Creas invested through its Creas Impacto II vehicle, which has raised in excess of €50m to date, while BONVENTURE brings additional European impact capital and sector expertise. Investors cited both the social ROI — improving rural access and lowering avoidable ER visits — and the operational leverage of a tech-enabled team-based model that can offer doctors greater schedule flexibility.

Analysts say hybrid primary-care networks are gaining traction across Europe as a pragmatic response to ageing clinician rosters and rising chronic disease burdens in non-urban areas. Early evidence indicates these models reduce patient wait times and can cut unnecessary emergency presentations by improving continuity of care in place.

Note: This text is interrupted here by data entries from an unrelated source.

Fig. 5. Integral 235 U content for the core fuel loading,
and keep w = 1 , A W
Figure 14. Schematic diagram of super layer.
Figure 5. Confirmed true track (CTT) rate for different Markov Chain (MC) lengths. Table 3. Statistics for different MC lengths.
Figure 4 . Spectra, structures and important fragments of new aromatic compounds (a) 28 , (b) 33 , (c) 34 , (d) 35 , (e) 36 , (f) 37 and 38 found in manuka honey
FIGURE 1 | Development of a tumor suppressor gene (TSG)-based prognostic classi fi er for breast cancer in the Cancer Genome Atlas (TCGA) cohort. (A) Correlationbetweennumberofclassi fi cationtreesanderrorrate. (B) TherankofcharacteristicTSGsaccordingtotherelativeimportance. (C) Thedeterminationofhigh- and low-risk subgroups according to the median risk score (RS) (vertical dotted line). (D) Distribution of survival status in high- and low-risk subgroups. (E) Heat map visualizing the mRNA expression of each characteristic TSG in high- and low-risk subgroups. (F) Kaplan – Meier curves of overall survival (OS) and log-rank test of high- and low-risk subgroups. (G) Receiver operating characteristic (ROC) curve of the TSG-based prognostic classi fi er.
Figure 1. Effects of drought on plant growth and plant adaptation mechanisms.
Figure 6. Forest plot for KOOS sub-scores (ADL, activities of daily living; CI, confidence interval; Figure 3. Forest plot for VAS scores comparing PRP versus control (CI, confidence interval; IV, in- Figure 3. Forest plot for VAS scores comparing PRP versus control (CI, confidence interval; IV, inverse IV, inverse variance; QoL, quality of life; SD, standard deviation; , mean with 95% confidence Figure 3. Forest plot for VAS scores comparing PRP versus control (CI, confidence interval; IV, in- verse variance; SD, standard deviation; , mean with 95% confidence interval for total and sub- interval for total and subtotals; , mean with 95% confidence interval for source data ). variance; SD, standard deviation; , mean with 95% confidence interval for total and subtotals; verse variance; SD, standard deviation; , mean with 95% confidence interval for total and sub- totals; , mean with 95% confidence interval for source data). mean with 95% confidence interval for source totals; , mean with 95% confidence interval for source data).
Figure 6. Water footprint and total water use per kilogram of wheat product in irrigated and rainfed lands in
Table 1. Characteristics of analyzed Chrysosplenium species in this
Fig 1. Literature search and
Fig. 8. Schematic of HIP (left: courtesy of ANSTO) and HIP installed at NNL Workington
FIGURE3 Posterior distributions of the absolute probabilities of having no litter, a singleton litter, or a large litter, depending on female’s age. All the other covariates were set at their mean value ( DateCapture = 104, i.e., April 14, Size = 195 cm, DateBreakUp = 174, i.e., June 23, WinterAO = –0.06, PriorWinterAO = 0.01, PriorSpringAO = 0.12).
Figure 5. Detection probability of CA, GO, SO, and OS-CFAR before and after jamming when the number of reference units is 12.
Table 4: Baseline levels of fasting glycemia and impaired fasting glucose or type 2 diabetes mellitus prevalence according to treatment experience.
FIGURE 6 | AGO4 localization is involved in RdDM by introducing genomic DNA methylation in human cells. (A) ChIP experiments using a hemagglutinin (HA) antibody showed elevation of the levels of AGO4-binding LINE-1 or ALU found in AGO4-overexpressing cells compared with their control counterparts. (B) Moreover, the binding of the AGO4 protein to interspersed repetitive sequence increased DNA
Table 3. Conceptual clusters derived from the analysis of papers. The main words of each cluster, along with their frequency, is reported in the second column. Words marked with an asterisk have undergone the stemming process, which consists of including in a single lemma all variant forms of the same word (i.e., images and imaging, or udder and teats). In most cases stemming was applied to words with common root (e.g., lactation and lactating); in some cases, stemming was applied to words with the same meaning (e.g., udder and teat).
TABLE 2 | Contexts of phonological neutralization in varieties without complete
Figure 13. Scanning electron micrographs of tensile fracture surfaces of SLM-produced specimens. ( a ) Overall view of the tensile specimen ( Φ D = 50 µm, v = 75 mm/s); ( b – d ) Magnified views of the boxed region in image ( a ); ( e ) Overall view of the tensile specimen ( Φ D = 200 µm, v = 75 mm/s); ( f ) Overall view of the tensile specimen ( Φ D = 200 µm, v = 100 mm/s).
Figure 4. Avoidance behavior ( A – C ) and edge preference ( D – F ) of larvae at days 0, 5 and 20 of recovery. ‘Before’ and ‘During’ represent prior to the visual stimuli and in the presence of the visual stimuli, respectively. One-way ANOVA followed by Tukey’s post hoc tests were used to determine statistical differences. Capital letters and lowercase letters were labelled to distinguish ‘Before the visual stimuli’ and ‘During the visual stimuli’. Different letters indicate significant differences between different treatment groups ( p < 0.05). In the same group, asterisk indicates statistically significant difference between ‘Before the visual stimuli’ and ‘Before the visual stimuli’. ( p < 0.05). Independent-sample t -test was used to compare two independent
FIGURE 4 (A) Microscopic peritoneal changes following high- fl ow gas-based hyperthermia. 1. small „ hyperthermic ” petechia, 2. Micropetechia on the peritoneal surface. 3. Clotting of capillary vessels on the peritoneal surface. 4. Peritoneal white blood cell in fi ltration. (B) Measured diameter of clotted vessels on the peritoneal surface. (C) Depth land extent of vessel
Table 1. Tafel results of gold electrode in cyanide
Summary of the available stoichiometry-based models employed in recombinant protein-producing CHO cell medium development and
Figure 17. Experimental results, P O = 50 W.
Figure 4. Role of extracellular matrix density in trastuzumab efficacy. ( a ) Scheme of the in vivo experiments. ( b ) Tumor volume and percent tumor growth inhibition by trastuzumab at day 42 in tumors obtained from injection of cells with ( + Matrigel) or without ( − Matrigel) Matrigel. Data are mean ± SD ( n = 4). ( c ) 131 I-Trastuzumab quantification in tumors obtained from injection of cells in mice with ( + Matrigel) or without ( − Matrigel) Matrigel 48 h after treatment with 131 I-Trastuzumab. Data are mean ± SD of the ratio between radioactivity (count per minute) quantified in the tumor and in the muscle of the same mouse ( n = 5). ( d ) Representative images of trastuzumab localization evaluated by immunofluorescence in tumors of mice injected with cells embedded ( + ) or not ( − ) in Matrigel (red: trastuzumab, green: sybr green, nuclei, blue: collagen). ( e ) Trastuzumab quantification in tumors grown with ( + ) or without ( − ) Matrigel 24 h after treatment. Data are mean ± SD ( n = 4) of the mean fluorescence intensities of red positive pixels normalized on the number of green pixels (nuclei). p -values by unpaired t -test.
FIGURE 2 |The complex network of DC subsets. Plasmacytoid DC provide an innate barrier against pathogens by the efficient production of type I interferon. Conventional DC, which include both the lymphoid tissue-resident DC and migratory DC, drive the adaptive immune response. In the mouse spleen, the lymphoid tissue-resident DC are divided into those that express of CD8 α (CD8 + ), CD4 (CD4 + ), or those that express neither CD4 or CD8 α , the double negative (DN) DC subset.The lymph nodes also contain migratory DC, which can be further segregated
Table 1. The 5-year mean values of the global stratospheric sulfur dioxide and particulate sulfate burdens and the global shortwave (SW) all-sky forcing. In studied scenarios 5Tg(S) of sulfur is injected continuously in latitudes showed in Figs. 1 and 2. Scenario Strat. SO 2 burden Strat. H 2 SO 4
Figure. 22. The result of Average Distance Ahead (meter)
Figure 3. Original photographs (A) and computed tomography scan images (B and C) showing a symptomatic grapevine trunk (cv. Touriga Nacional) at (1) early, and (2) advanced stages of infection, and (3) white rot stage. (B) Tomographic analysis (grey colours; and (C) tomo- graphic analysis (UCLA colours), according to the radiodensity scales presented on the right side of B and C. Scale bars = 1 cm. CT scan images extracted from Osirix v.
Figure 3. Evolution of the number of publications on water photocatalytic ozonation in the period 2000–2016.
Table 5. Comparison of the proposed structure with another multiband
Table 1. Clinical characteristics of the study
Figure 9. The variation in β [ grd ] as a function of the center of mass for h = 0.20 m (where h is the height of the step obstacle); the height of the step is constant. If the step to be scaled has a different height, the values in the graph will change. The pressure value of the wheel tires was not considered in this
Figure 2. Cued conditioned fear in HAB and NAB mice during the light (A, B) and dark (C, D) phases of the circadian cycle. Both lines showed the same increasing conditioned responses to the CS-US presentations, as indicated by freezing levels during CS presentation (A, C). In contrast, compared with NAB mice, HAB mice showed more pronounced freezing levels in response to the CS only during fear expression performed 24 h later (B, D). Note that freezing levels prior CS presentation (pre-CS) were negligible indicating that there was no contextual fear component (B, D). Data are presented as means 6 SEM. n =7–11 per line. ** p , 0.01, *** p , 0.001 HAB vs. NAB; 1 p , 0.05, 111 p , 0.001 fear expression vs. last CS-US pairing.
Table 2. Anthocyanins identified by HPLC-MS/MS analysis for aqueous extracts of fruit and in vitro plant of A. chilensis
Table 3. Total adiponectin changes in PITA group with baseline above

Looking ahead, LillianCare plans to channel the new funds into opening clinics, strengthening its telemedicine platform, and expanding its licensing programme so practising doctors can run independent practices powered by LillianCare’s infrastructure. If execution matches ambition, the company could become a visible test case for how impact capital and digital tools can sustain primary care in ageing health systems.